The next morning, I put pen to paper and wrote:
Every person I have ever met, including myself, is what I would consider broken. And what if I had been taught at an early age that that is the beauty of life? We are beautifully broken because we ache for something we don’t have because we are imperfect or slow artists because we lost someone or something because we have a dream yet unrealized because we fill with anger or angst or wish for yesterday. What if we are beautifully broken, in a way that doesn’t need to be fixed?
And let me take it one step further, what if the broken places are where the fantastic growth stemmed from? What if we no longer feared falling, messing up, or failing because we knew these would all be opportunities to find what is most truthful and essential in our souls?
What if we were told that we are never going to have it all figured out, and that’s okay.
This doesn’t mean that you wouldn’t try to heal the hurt places. It means that you would know that perfection doesn’t exist anywhere at any time.
But what about hope you ask? If I accept all my brokenness, won’t that make me lazy, won’t that mean I have no hope?
In my observation, I don’t see that happening. What I see is that when I work with a group of memoir students, and they begin to share their true selves with one another, their struggles and failures and losses, they experience more hope. The feel connection with the community, they feel strength in seeing what they have survived. They feel empowered.
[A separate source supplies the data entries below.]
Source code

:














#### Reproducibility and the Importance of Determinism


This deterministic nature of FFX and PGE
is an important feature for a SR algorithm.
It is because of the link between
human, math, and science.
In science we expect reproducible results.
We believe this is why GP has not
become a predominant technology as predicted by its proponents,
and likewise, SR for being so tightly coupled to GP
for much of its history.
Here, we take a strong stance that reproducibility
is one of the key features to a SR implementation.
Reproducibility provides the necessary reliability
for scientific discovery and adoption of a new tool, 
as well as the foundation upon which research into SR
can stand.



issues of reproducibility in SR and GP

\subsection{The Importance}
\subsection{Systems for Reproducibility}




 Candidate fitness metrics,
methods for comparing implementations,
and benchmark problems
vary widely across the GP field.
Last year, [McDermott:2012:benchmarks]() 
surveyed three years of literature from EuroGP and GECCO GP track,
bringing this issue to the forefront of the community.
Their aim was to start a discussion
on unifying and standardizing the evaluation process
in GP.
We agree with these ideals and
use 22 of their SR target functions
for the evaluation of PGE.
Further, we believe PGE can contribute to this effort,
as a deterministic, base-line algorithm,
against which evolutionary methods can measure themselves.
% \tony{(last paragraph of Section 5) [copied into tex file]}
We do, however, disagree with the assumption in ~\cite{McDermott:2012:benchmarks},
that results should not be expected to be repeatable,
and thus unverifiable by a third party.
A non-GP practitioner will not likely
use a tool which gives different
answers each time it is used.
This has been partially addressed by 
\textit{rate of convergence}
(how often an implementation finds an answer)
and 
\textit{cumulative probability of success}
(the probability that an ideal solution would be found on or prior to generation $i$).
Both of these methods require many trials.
Healing, nurturing and loving ourselves, taking risks, pushing beyond bounds – hell yes, to all of that. I’m not saying to wallow in the brokenness, instead, what if you let it be your personal disco ball. Dance in it, kick up your heels and allow it to surround you. Don’t fight it. It’s your humanity talking. It wants to have a conversation with you.
So if you get to the part of your memoir when you are terrified to expose the broken parts, when you want to run and hide behind the old mask, remind yourself that broken is beautiful. Broken is where the light comes in. Broken is where we connect. Waste no more time chasing a concept of whole. Dive into your brokenness and disco the night away.